Now, let's not get sidetracked by this, off on some tangent about the kind of mystical experiences we can have at the most unforeseeable times or the nature of dreams and their place in the spiritual life; because that is not the point. The point, as always, is what God says in the dream; and what God says, quite pointedly, is that God is going to give Jacob, our clever crook, everything he could ever want or need: more land, family, power and honor than he could ever imagine. It was more than Jacob ever dreamed of trying to get, more than his own father could have given him, more actually than God had ever promised anyone, to this point; because God even reassures Jacob by saying that God will stick with him until every last part of the promise is kept.

It was, to say the least, quite a dream. We might have expected God to have had something else in mind for the little cheat, a taste of divine wrath, perhaps, a dose of Jacob's own medicine for a change, and that just for starters. But what Jacob got was this unbelievably beautiful dream, not to mention the God who went with it. It would take a while for everything to play itself out and for Jacob to become the great father of Israel as God had promised him; but it didn't take long for Jacob to realize what had happened, and to make the most of it. Upon awaking, he built a monument in honor of the place, called it Beth-el, 'house of God', and then made a vow to God, and it’s clear that he hadn't lost his touch:

"If God will be with me, and will keep me in this way that I go, and will give me bread to eat and clothing to wear, so that I come again to my father's house in peace, then the Lord shall be my God, and this stone, which I have set up for a pillar, shall be God's house; and of all that You give me I will surely give one tenth to You." Genesis 28.20-22

Jacob responds to God's unconditional promise of blessing and protection with a conditional promise of his own. "IF you will give me the land, food, clothing and protection, THEN I will be your man." Can you believe this guy? God, out of unbelievable goodness, gives Jacob holy heaven instead of holy hell, and Jacob, demonstrating that he hasn't learned a blessed thing, says in response, "You scratch my back, and I’ll scratch yours.”

Still looking for some kind of easy moral in this story? There just isn't one.

What there is, instead, is the remarkable tale of the God who insists on sticking with the likes of people like Jacob and his offspring down through all the dark days and all the crooked paths they would take. And did Jacob himself ever realize what it all meant, ever "come to his senses" and finally express remorse for having "scammed" all the people he ever "scammed"? Did he ever once appreciate the generosity and goodness that he was being shown, enough to mend his ways, or have a change of heart?

The judgment is still out on that one, I suppose, the way it's still out on whether people like you and I have ever fully appreciated what that strange night Visitor has been doing for us, going with us every step of our way, and promising never to leave us until it is all ours, too, just as God said God would do for Jacob and his family.

But the message of the Gospel is that that is precisely what God has been doing all along, what God did most clearly in Jesus of Nazareth, and has been doing ever since for a world, for a Church, and for people like us who, most days, can’t think of much better to say in response than, "I’ll believe it when I see it." It is enough to stagger the imagination, let alone break the heart.

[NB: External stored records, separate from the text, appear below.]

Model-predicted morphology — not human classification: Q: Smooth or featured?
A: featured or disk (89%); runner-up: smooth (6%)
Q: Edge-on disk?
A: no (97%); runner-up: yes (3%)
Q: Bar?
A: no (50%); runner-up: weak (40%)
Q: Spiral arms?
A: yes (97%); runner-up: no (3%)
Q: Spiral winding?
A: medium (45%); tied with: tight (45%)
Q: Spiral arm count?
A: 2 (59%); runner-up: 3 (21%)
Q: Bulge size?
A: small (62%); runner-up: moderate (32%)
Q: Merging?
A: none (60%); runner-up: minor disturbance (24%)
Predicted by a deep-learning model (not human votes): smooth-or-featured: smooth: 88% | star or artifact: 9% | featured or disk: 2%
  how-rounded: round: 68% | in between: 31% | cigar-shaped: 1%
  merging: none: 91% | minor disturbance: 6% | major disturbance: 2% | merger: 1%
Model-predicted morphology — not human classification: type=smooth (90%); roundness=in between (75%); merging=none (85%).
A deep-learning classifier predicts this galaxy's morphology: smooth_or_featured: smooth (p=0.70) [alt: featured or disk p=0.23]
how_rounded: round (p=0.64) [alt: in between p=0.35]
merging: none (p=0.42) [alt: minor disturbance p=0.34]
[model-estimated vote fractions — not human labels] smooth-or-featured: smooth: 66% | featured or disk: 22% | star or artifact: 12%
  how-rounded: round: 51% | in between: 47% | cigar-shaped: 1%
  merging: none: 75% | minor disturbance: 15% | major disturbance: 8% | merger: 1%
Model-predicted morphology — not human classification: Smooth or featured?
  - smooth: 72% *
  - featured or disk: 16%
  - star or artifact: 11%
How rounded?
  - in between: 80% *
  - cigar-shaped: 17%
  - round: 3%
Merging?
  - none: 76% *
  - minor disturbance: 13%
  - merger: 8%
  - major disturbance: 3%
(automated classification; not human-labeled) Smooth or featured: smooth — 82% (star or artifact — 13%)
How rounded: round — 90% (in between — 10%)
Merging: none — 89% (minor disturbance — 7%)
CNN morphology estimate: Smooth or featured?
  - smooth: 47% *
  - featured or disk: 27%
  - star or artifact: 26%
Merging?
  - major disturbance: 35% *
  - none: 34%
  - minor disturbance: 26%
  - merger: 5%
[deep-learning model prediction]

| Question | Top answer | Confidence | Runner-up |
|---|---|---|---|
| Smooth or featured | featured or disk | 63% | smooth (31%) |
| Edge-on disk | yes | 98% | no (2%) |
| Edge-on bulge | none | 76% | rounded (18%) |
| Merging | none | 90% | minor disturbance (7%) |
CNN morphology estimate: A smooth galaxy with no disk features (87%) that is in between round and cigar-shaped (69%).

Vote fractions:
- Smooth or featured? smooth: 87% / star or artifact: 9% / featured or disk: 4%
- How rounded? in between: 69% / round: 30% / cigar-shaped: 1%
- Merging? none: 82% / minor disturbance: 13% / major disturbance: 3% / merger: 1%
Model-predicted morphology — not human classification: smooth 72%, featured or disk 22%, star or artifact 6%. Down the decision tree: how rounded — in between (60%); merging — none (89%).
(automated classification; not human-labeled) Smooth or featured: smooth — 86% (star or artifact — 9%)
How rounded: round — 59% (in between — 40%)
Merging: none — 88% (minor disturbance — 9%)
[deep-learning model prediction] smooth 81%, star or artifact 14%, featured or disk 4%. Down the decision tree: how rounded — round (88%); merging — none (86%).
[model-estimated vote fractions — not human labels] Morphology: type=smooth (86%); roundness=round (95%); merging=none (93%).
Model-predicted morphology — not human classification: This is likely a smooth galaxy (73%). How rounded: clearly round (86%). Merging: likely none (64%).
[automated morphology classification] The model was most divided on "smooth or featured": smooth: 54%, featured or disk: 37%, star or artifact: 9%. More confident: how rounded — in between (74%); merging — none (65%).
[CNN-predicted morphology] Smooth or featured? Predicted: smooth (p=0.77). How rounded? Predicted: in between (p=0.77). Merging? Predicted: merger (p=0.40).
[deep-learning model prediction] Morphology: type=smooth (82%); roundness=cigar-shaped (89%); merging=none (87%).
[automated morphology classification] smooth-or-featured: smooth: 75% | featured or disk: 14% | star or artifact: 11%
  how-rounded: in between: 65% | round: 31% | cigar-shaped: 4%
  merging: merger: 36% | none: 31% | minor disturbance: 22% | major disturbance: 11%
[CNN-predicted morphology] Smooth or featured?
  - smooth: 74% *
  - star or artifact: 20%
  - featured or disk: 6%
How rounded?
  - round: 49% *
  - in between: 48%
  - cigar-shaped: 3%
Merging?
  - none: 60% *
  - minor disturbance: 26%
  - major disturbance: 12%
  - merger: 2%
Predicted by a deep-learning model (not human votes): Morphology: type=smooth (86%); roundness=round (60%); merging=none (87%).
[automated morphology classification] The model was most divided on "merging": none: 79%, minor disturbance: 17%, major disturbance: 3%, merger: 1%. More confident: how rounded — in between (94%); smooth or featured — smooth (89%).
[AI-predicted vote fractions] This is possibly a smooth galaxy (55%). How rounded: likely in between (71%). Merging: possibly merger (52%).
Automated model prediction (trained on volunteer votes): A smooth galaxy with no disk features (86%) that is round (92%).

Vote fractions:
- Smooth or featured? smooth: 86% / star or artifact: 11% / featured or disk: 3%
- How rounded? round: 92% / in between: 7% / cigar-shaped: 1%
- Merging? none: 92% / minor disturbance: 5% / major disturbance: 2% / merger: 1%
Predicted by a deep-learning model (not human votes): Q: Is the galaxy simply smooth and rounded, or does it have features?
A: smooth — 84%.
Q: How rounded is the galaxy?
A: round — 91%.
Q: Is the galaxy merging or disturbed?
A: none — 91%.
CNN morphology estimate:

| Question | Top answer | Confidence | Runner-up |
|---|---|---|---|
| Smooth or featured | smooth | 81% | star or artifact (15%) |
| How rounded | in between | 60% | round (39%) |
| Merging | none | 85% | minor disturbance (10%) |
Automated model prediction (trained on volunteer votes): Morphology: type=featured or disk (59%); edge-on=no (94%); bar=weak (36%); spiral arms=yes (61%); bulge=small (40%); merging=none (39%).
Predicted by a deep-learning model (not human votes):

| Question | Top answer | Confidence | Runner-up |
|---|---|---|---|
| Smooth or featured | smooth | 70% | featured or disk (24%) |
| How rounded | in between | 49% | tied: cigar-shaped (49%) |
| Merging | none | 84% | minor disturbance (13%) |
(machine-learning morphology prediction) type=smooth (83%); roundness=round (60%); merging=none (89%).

What did Jacob finally give back in the end to the One who gave him everything? What will you and I give back? What can we give back? What should we? One tenth of our lives? Everything? Who knows. The only thing that is certain is what the One who meets us at Beth-el always seems to do, which is to grant us blessed dreams, precisely when we need them, and to give us everything we have never and could never deserve.

It is what the Bible means by grace; because in the Bible it is not anything about who we are that makes God stick with us. It is always something about who God is.